The cable companies, by contrast, have a lot to learn. @Home's launch was delayed for months as it struggled to find a way to mesh its high-bandwidth system with the rest of the Internet, which is like an old mansion filled with narrow, twisty corridors and data-clogging culs-de-sac. One @Home innovation is to store data from frequently visited sites in giant computer files called caches--a solution that may not work if those sites change too quickly.
A bigger headache is that unlike the telephone system, cable networks were designed for one-way communication: a single strong signal transmitted down a tree-and-branch system to thousands of passive users who aren't sending any data back. Sending a high-bandwidth signal from head-end to home in such a system is easy; getting thousands of individual signals back upstream--which is what a neighborhood of people E-mailing one another represents--turns out to be a nightmare.
The main culprits are the amplifiers that sit along cable lines, keeping signals strong and clear during their downstream journey. Not only do these amps not work when messages are funneled upstream, they actually degrade signals already under assault from radio interference. "There's far more noise in the coaxial system than any of us expected to see," says a hardware executive who has been close to the cable-modem industry since its inception. "It's really difficult to drive the signals out over these lines. Every trial to date has run into that as a significant problem."
What's unclear is how effectively the problems have been solved. Jim Chiddix, Time Warner Cable's chief technical officer, acknowledges that it's taken the company longer than expected to work out glitches, but adds that "our new network works. Akron is the real deal." The solution to balky coax networks? Replace the balkiest portions with gleaming fiber-optic wire. The Akron system and those that follow, says Britt, will run fiber from the head ends to local nodes serving 500 homes apiece.

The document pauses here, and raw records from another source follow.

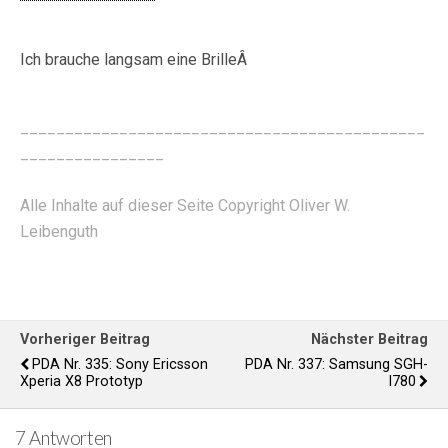
Ich brauche langsam eine BrilleÂ
_____________________________________________
________________
Alle Inhalte auf dieser Seite Copyright Oliver W.
Leibenguth
Vorheriger Beitrag
Nächster Beitrag
PDA Nr. 335: Sony Ericsson
PDA Nr. 337: Samsung SGH-
Xperia X8 Prototyp
I780
7 Antworten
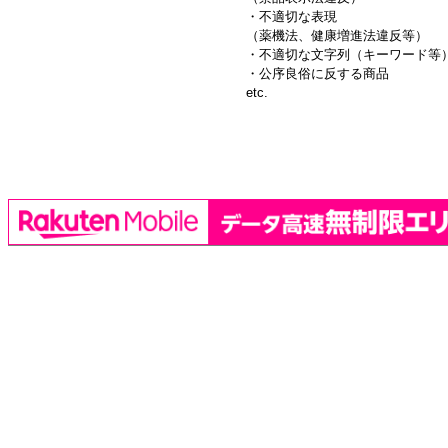
・不適切な表現
（薬機法、健康増進法違反等）
・不適切な文字列（キーワード等
・公序良俗に反する商品
etc.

The fiber solution, though, comes only at dreadful expense. Time Warner, says Britt, spent close to $175 a home upgrading Akron for the Road Runner launch. At 300,000 homes, that comes to $52.5 million in fiber alone for one midsize market. At that rate, upgrading Time Warner's entire 11.8 million-home empire would cost more than $2 billion--and that doesn't include the cost of the modems ($400 a subscriber, but probably dropping fast) and other expenses.